Cooking The Books 1: Housing madness
A photo of a row of empty newly-built houses in Dublin was featured on page 4 of the Times’s Bricks & Mortar supplement of 14 May. According to the accompanying article, “a recent estimate suggested that there were 345,000 empty homes in Ireland”. Why? Is it because there are no people living in substandard housing in Ireland? Or because the housing problem has been solved there? Neither. It’s because there’s no market – no paying demand – for them. The people who need better housing or to move house cannot afford to pay. It’s as simple as that.
This situation arose in classic capitalist fashion. Houses like everything else under capitalism are produced to be sold with a view to profit. They are not produced simply for people to live in. A few years ago, when the capitalist economy in Ireland was expanding, there was a strong demand for new houses, which speculative builders in Ireland thought was going to continue. In any event, they felt that they rather than their rivals would benefit from the demand for houses. So they arranged for more to be built:
“This nation of builders became a nation of developers. Massive tax incentives encouraged people to invest. You’d have been a fool not to. Buy one day for €100,000 (£86,750), sell a week later for €200,000. Nobody asked if Ireland needed these buildings or whether they were being built in the right places.”
But then came the slump of 2008 (itself sparked off by overproduction of houses in relation to paying demand in the US) and the market for houses collapsed. “Too many” had been built:
“Developers can’t get rid of them, nor can some pay off the bank loans they used to build them. The banks can’t acquire them because they are worth so much less than their loans.”
Meanwhile, the other side of the Irish Sea, banks and building societies have a different problem but still arising from the fact that houses are produced for sale and not directly for people to live in. They can’t get the money to re-lend at a rate of interest that those who want to buy a house can afford.

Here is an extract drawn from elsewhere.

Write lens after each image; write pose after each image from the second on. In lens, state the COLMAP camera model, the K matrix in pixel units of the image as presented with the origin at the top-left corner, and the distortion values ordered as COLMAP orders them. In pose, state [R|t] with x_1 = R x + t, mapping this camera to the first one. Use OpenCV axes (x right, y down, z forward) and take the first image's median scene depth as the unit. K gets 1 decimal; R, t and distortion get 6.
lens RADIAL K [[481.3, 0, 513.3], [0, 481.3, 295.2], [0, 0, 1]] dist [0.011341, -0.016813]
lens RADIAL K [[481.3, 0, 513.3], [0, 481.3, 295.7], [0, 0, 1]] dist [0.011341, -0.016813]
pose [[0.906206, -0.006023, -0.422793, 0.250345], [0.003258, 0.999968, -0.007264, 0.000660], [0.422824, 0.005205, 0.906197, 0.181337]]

Banks and building societies are intermediary financial institutions which make their profits by borrowing at one rate of interest and re-lending it at a higher one. They borrow money from two sources: the money market (“wholesale”) and individual depositors (“retail”).

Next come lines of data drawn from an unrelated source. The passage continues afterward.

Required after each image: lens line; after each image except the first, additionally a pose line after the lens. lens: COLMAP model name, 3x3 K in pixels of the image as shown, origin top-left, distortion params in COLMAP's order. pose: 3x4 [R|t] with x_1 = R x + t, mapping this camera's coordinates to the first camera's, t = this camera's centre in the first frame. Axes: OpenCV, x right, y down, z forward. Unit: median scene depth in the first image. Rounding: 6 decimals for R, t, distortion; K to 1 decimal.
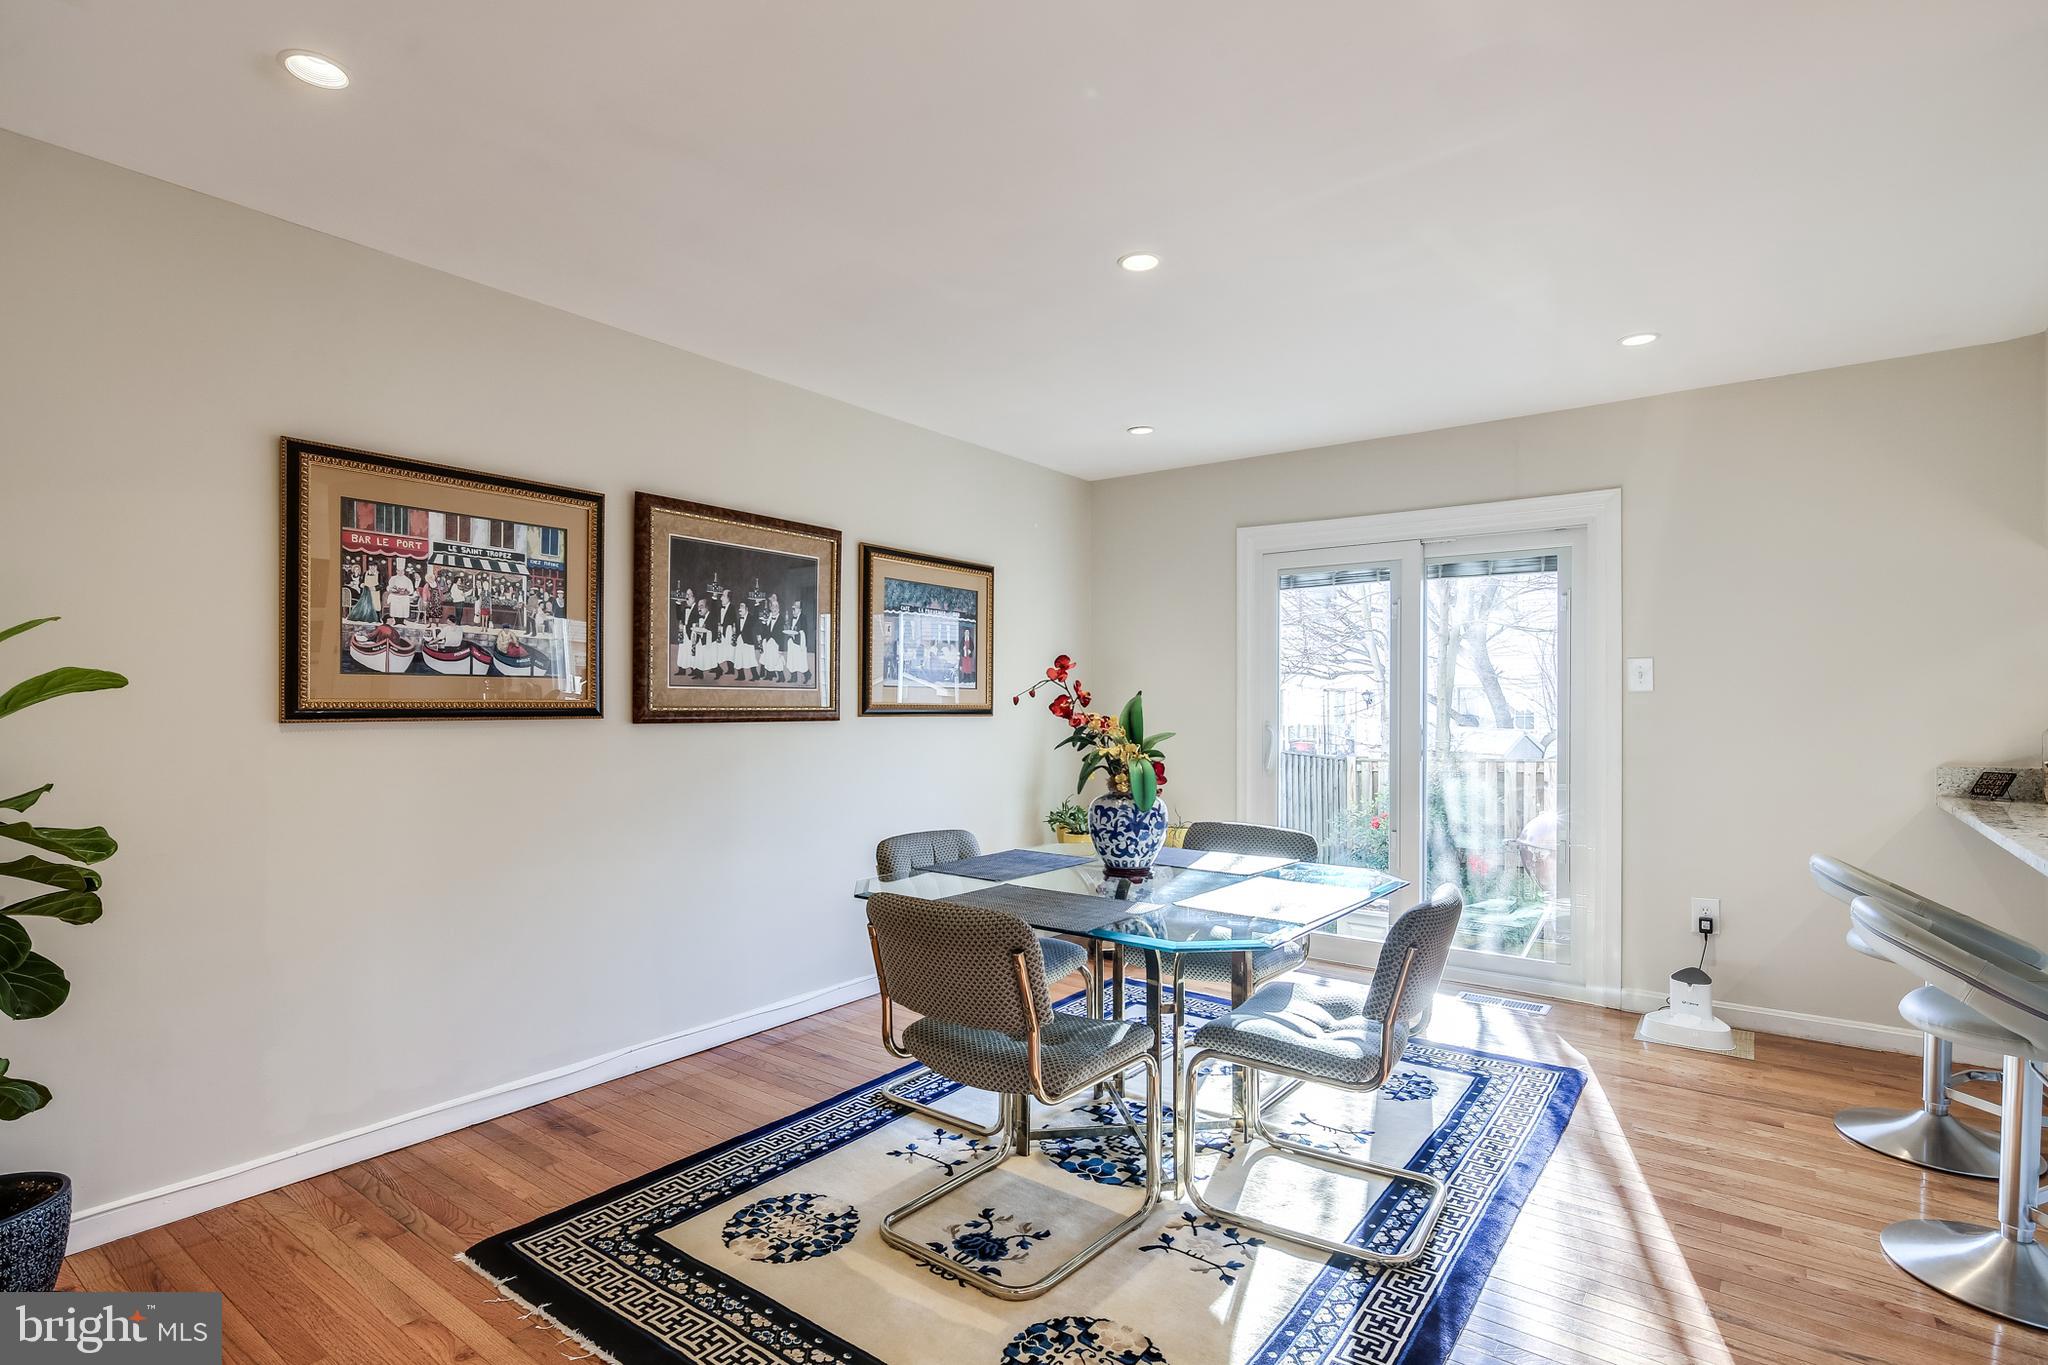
lens RADIAL K [[1006.0, 0, 1018.1], [0, 1006.0, 704.0], [0, 0, 1]] dist [0.006691, -0.005114]
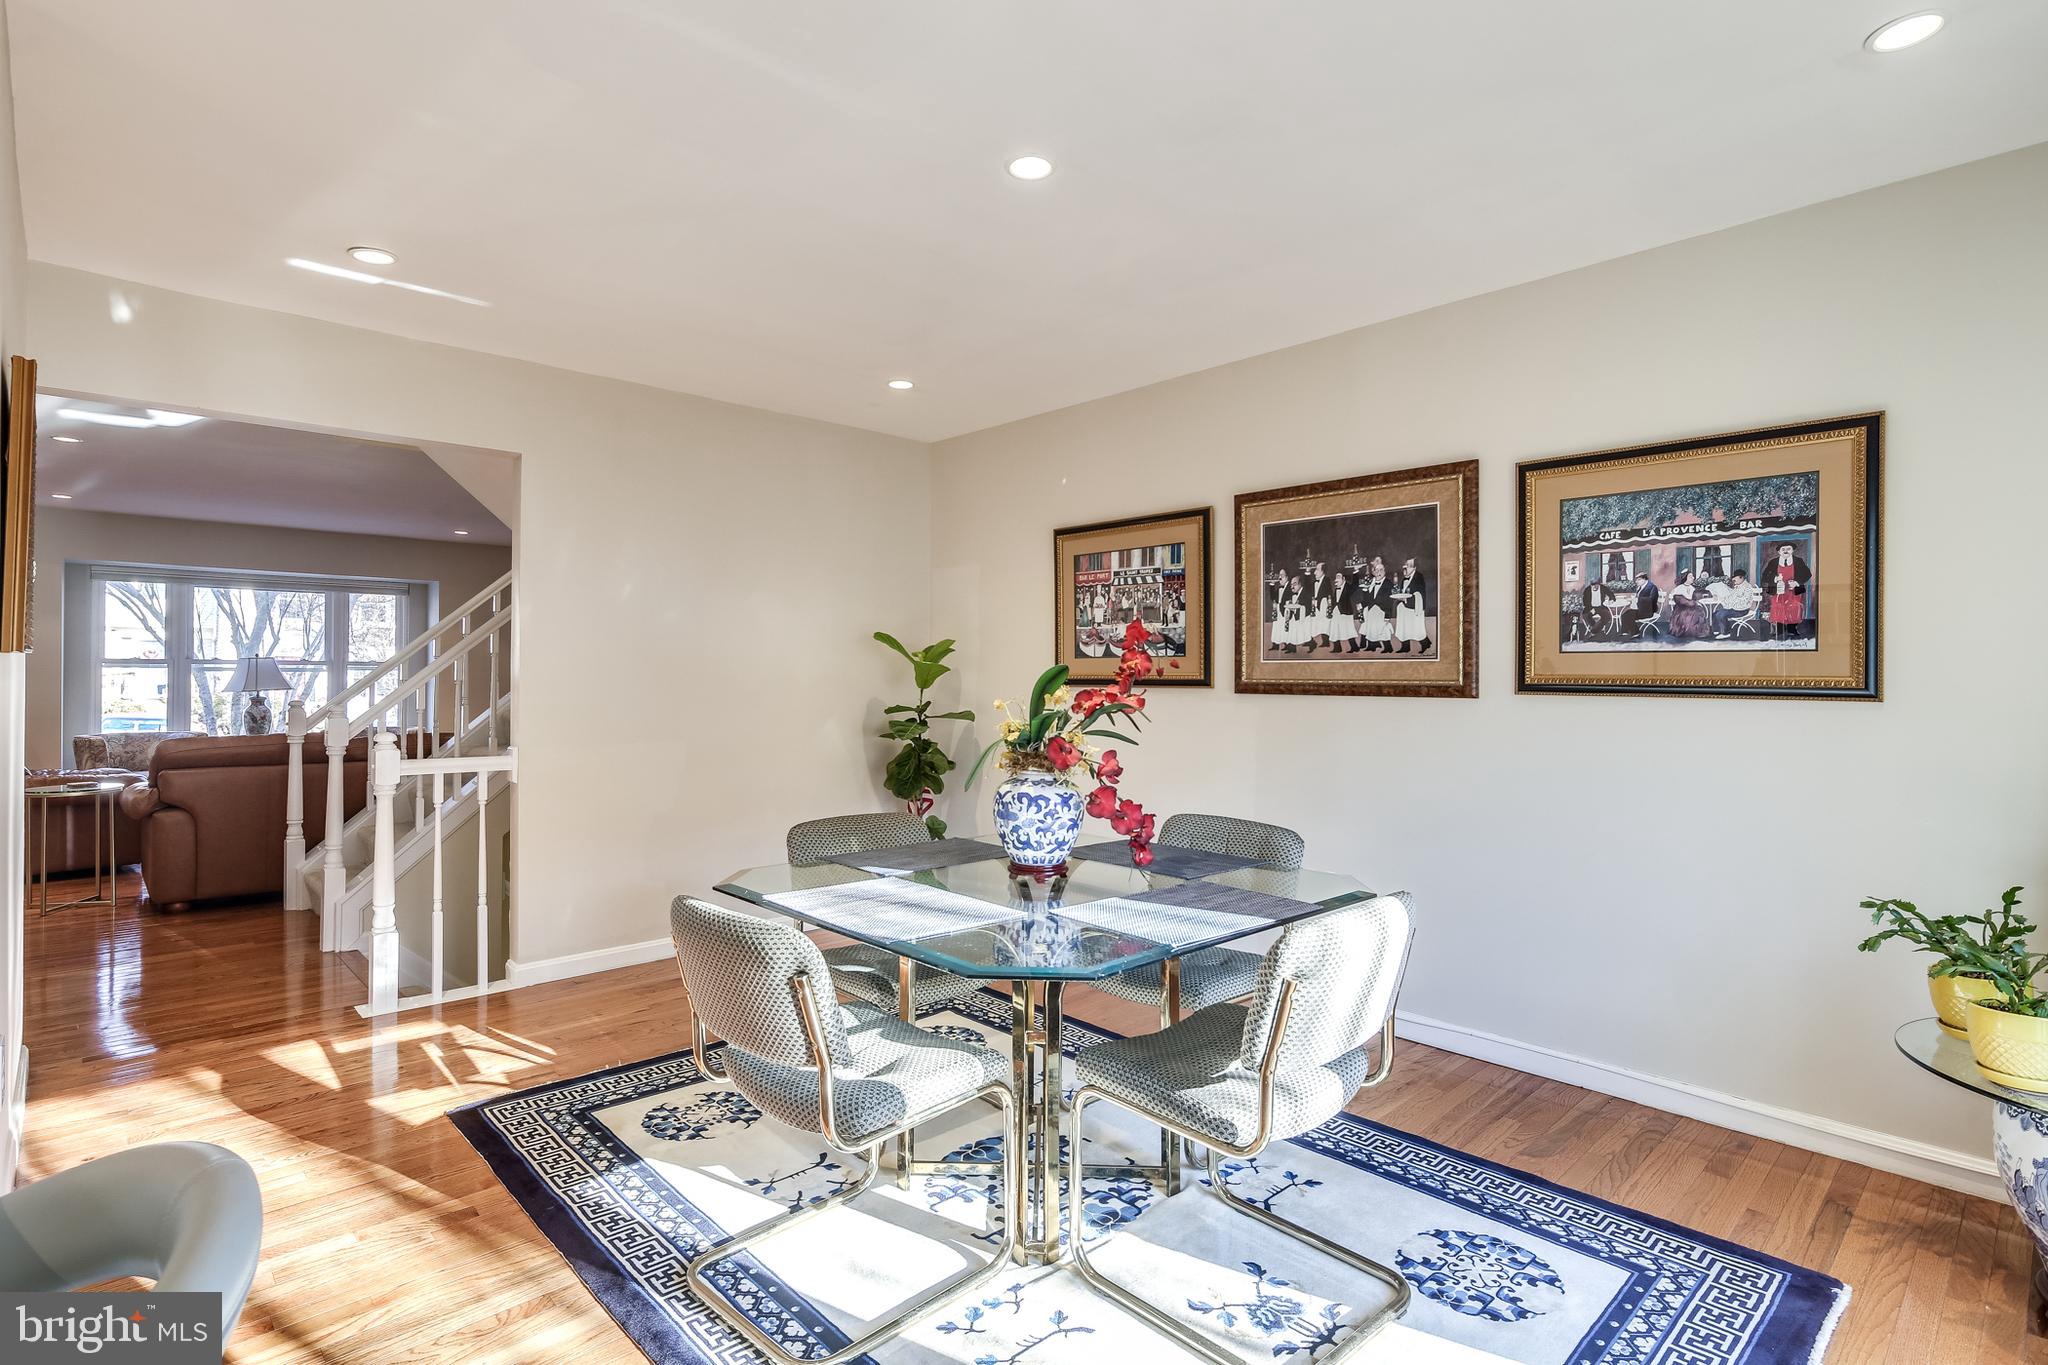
lens RADIAL K [[1006.0, 0, 1017.7], [0, 1006.0, 671.6], [0, 0, 1]] dist [0.006691, -0.005114]
pose [[-0.175204, -0.006092, -0.984513, 0.781248], [-0.003549, 0.999978, -0.005556, 0.001544], [0.984526, 0.002521, -0.175222, 0.914339]]
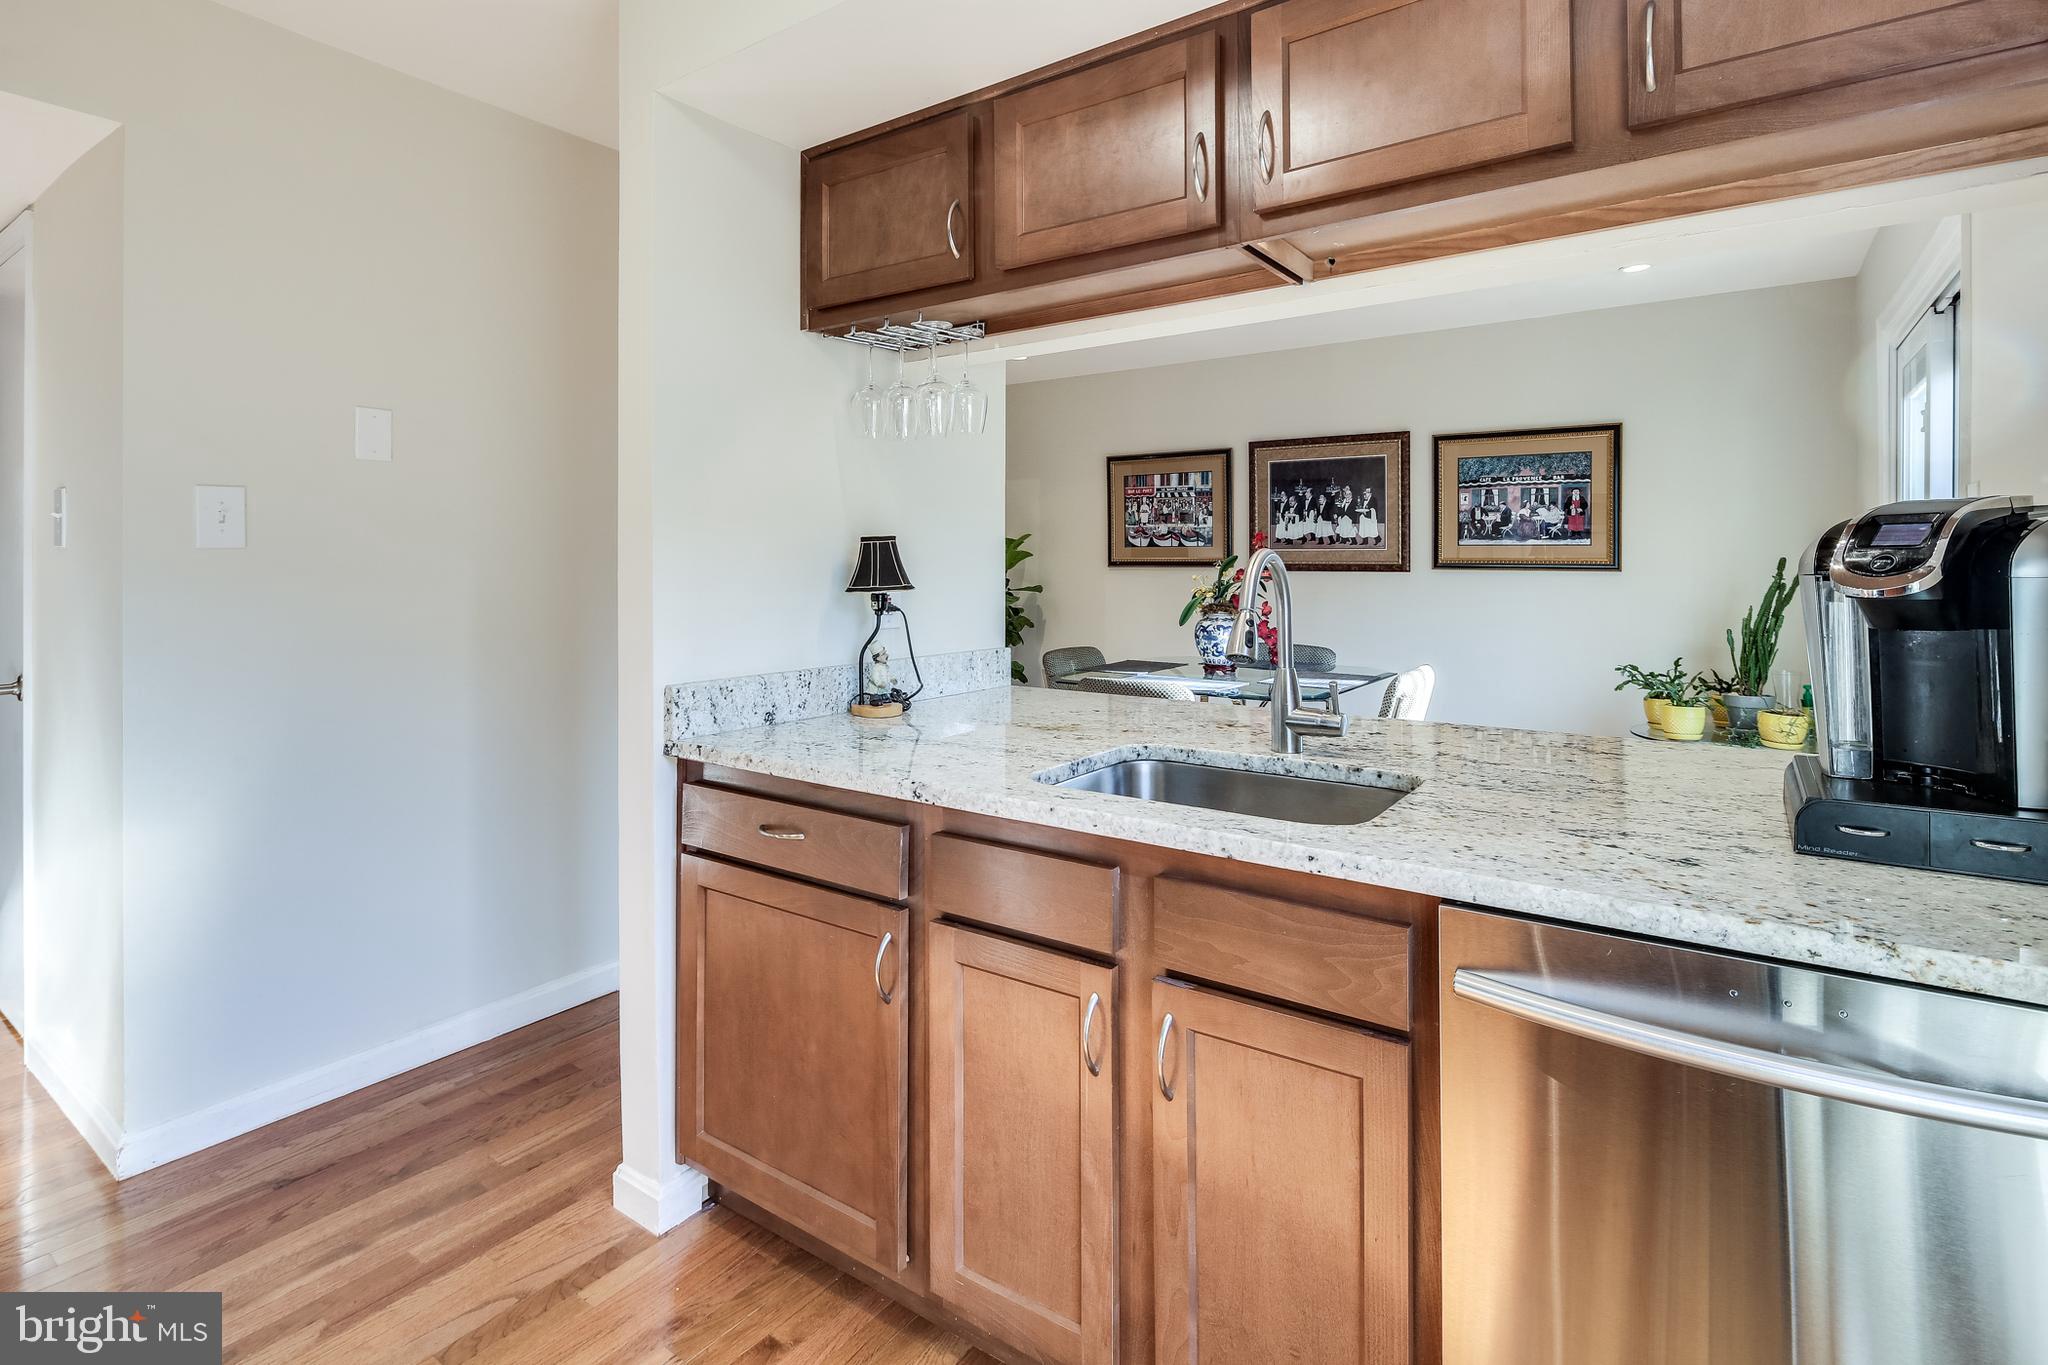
lens RADIAL K [[1006.0, 0, 1019.1], [0, 1006.0, 554.2], [0, 0, 1]] dist [0.006691, -0.005114]
pose [[0.017667, -0.002060, -0.999842, 1.357873], [0.003024, 0.999993, -0.002007, -0.006913], [0.999839, -0.002988, 0.017673, 0.529653]]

According to the Financial Times (22/23 May) the Council of Mortgage Lenders has
“…warned that its own members – who make roughly 94 per cent of all the mortgage loans in Britain – are facing higher costs as they compete for retail deposits to replace maturing wholesale loans. This is likely to mean that rates on mortgages may have to rise even if the Bank rate remains on hold.”
The “higher costs” are the increased rate of interest they will have to offer depositors to get these to lend them money, but, if they are to make the same rate of profit, this will have to be passed on to those to whom they lend money to buy a house. But, as houses buyers may not be able to afford the higher interest, mortgage lenders are not prepared to give them loans as they wouldn’t make enough profit, with the result that, in the words of the article’s headline, the “housing market recovery shows signs of stalling”. A neat illustration of how banks cannot just create the money they lend. A neat illustration too of how capitalism is not a society geared to meeting needs.